Inspiré d'un fait divers survenu en Angleterre le 6 décembre 1995, non-loin du petit village de Rettendon dans l'Essex où trois trafiquants de drogues, Tony Tucker, Patrick Tate et Craig Rolfe, furent retrouvé assassinés dans leur Range Rover, sans que l'on ne sache qui étaient les auteurs de ce crime, "The Fall of the Essex Boys", retitré, chez nous "Gangster Playboy" est le quatrième film à ce jour à relater ces évènements, après "Essex Boys", "L'ascension d'un homme de main" et "Bonded by Blood"... Mais malheureusement celui-ci n'est pas forcément le meilleur des quatre!

En effet, le film de Paul Tanter ("Jack Falls", "The Hooligan Wars", "Essex Boys Retribution") est immédiatement plombé par une voix off absolument insupportable que cela soit dans sa version originale ou dans son doublage français (Là, c’est encore pire!). Une voix genre kaïra au débit semblant être constamment en accéléré! Mais franchement quelle idée saugrenue d'avoir inclus cette immonde voix off!
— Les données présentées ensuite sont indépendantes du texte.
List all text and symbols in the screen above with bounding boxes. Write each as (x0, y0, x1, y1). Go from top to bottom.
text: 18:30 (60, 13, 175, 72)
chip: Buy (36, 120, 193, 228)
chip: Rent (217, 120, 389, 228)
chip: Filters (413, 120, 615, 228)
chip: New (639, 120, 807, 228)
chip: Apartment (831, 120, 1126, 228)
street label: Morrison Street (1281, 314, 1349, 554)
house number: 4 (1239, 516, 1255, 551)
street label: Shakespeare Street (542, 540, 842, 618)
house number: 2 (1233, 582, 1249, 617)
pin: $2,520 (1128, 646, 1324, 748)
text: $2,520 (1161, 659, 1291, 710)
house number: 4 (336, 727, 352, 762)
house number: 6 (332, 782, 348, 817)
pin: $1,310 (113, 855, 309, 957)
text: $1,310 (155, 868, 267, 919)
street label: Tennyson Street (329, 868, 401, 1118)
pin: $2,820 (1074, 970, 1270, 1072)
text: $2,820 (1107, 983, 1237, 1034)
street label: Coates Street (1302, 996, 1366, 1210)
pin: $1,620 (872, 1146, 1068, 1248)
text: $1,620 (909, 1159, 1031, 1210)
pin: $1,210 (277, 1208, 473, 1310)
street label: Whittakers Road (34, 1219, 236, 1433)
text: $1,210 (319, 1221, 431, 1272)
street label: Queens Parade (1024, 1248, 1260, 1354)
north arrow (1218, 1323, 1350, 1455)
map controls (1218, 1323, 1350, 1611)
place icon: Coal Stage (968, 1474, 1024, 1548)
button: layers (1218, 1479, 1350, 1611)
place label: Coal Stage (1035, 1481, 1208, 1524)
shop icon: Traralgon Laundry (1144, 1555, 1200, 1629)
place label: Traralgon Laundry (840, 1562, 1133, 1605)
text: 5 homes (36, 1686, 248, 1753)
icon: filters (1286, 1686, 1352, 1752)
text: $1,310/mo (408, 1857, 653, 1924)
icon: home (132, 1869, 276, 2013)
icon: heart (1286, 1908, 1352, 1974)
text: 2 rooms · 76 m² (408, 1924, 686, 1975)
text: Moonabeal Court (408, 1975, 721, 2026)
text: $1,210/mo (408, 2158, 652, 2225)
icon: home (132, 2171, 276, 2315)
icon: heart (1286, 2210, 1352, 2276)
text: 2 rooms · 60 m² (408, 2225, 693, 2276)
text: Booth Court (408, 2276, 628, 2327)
A part ça, le film n'est pas désagréable à regarder et même si aucun des protagonistes ne sera particulièrement attachant (En même temps ce sont tous dans l'ensemble de sacrées ordures!), on suivra leur parcours sans grand intérêt certes, mais sans ennui non plus. Peter Barrett ("U.F.O.", "Airborne", "Shame the Devil"), l'un des acteurs fétiches du réalisateur, est assez convaincant dans le rôle de Pat Tate, le genre de personnage qu'on n'a pas forcément très envie de côtoyer...

Jay Brown ("Outlaw", "The Hunters"), avec sa coupe à deux balles absolument ridicule, fait plus vrai que nature dans le rôle de Tony Tucker. Simon Phillips ("Jack Says", "U.F.O.", "Airborne"), autre acteur fétiche de Paul Tanter, sera quant à lui plus effacé et même un peu transparent dans le rôle de Craig Rolfe. Ce qui est d'ailleurs assez amusant concernant ce dernier, c'est de constater que celui-ci avait précédemment joué le rôle d'un policier dans "Bonded by Blood", l'un des autres films traitant du sujet.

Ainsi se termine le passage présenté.